Finally, Kansas boosts plan to address problem gambling.
When Kansas got into the gambling business, state officials knew the income to the state would be beneficial.
They also knew there would be serious problems as some gamblers racked up painful financial losses.
Whether it's lotteries, Keno, scratch tickets or casino gambling, Kansans interested in trying their luck in hopes of cashing in have choices.
While the majority of Kansans who gamble do so in moderation, evidence in recent years has pointed to a surge in gamblers who do go too far, and experience personal financial crises and other problems.
Unfortunately, with new casinos popping up and access to gambling becoming more convenient, the state stumbled in offering help for those gamblers with serious issues.
State law requires 2 percent of the state's net casino revenue to be put into a problem gambling fund.
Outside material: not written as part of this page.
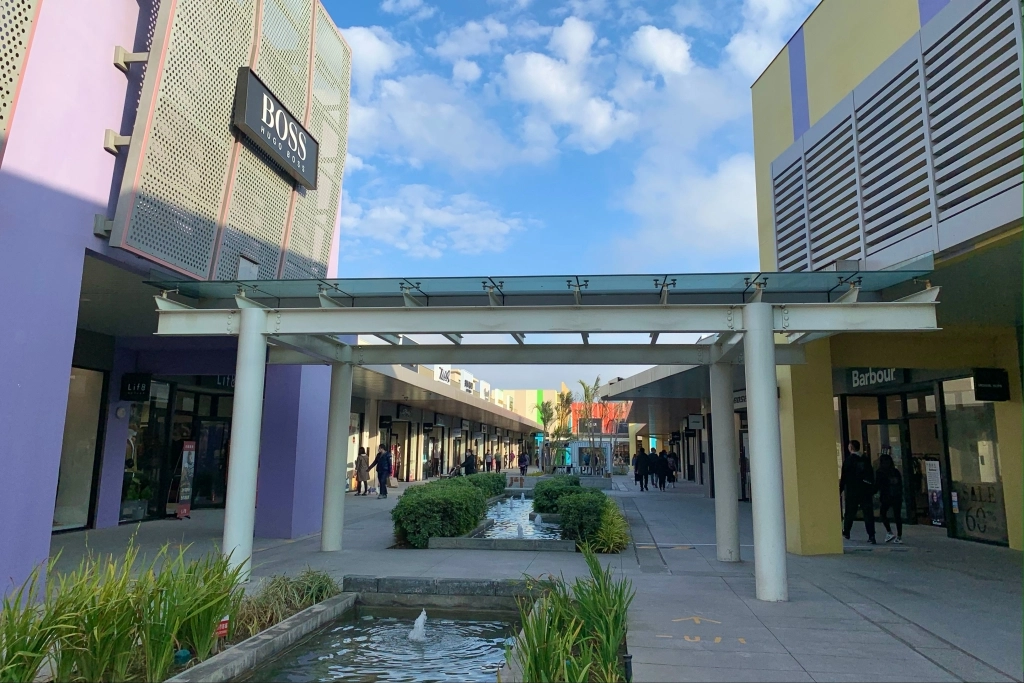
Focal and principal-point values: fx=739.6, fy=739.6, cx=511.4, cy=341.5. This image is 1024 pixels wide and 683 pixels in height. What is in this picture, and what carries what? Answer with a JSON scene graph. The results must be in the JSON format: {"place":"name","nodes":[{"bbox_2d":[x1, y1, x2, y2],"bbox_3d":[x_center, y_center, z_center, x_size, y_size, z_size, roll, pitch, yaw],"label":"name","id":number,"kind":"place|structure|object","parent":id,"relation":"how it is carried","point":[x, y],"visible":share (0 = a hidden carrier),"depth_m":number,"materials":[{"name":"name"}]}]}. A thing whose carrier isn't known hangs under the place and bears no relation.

But the state reportedly took casino and lottery revenues that should have gone to programs to help Kansans with gambling and other addictions, and spent them on other government services.
Early statistics after casino gambling took off showed thousands of Kansans in trouble because of their gambling, with only a scant few receiving assistance from the fund.
Kansas had no business leaning on gamblers for significant state funding, then snatching away dollars set aside to address problems.
One recent attempt to help has arrived in a new public awareness campaign from the Kansas Responsible Gambling Alliance.
The campaign, "Know Your Limits," asks Kansans who gamble to assess their gambling attitudes and behaviors, and understand their risk or predisposition toward a more serious disorder.
Certified gambling counselors have been enlisted in Kansas, and treatment is available at no out-of-pocket cost to problem gamblers, family members and friends who may be concerned about a gambler's situation.
The state's problem gambling initiatives also include training opportunities for behavioral health professionals, grants for community outreach and prevention and a voluntary exclusion program.
Overdue as they may be, such efforts are needed in a state that's been eager to cash in on gambling receipts, but slow to come to the table with adequate assistance for gamblers in trouble.